Nicholson sits so high above the day-to-day fray that he’s easy to forget in these moments. His job seems simple, put the right people in place to build and run an elite NHL club. Not only has he failed to do so, he’s failed to even go through the entire process properly. Chiarelli was let go in Boston on April 15th and his hiring in Edmonton announced just 10 days later. It’s inconceivable that he was properly vetted in that time.

When Chiarelli was walked out the door, it sounded like Nicholson might have learned from his mistake. And even though as recently as the summer of 2018 Nicholson believed in Chiarelli’s plan while the rest of us saw the disaster for what it clearly was, there was hope that Edmonton might finally, for the first time since Glen Sather, go through the proper process of identifying the right person for the job.

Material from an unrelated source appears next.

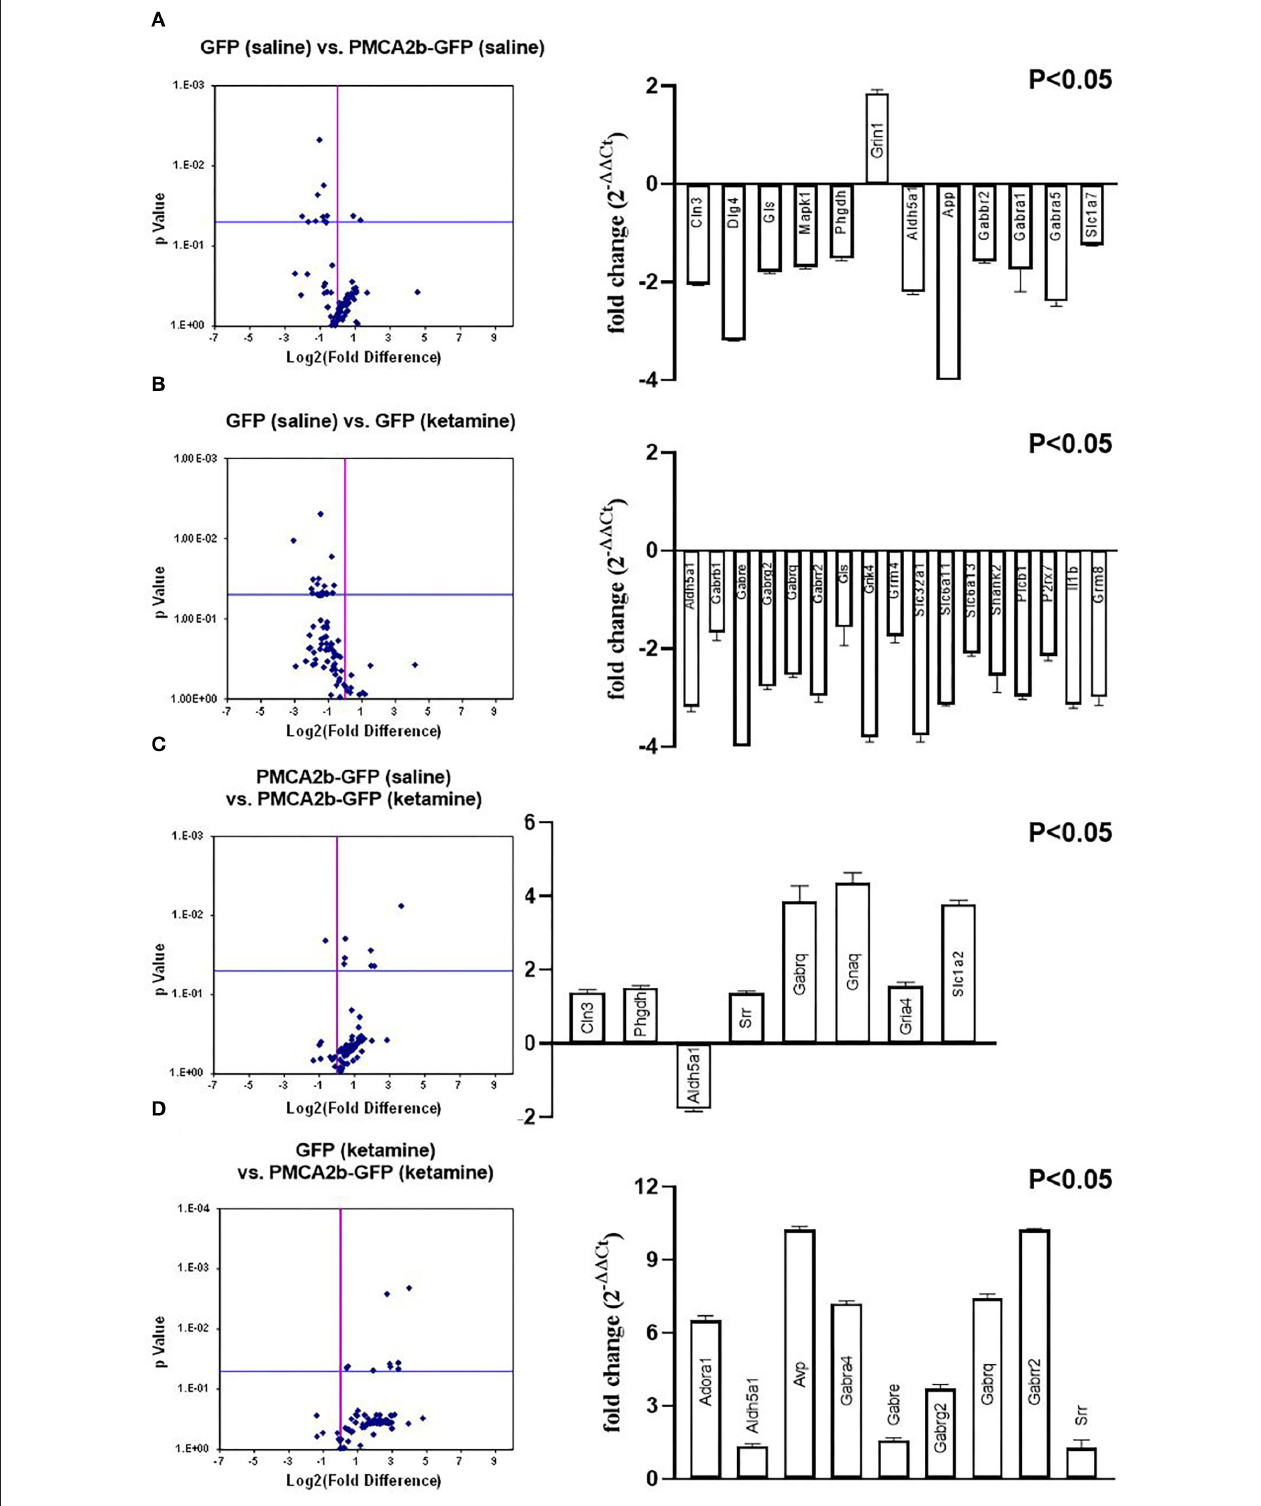
FIGURE 5 | Microarray screening of fundamental genes involved in glutamate and GABA signaling. The SABiosciences rat microarray (PARN-152Z) was used to evaluate changes in the expression of genes involved in GABA and glutamate signaling. [ (A–D) , left panel] Volcano plot analysis of expression changes calculated using company-provided software. [ (A–D) , right panel] Genes whose expression was statistically significant ( P < 0.05).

NEW YORK, NEW YORK – OCTOBER 08: (L-R) Keith Gretzky, Bob Nicholson and Ken Holland of the Edmonton Oilers watch the game against the New York Islanders at NYCB’s LIVE Nassau Coliseum on October 08, 2019 in Uniondale, New York. (Photo by Bruce Bennett/Getty Images)
NEW YORK, NEW YORK – OCTOBER 08: (L-R) Keith Gretzky, Bob Nicholson and Ken Holland of the Edmonton Oilers watch the game against the New York Islanders at NYCB’s LIVE Nassau Coliseum on October 08, 2019 in Uniondale, New York. (Photo by Bruce Bennett/Getty Images)

Unfortunately for Edmontonians, Nicholson’s version of a proper executive search consisted of phoning his old friend in Detroit. And rather than ride off into the sunset after a successful Detroit Redwings tenure, Holland recommended himself as the best, albeit most expensive, option. We can debate the true details of the call, but ultimately Edmonton ended up with a second straight GM whose most recent Cup victory was well in the rearview, and whose cap management skills are questionable at best. Nicholson can’t be involved in the next hire, or the past will only repeat itself.

So here we sit. Barring a spectacular recovery the Oilers sit on the verge of another draft lottery, potentially out of the playoffs, or looking at a first round matchup against the best the Western Conference has to offer. Other teams have taken a look in the mirror at times like this and made the right decision, changing things before they spiralled completely out of control.

The Oilers’ next GM deserves a chance at building a contender while McDavid and Draisaitl are still in their primes. That window grows shorter by the day, as does the likelihood that one, or both, decide to test the waters of free agency when their current deals expire. Does Oilers’ owner Daryl Katz have the guts and wisdom to make the call and hand out pink slips across the board? History says otherwise, but maybe he’s finally seen enough.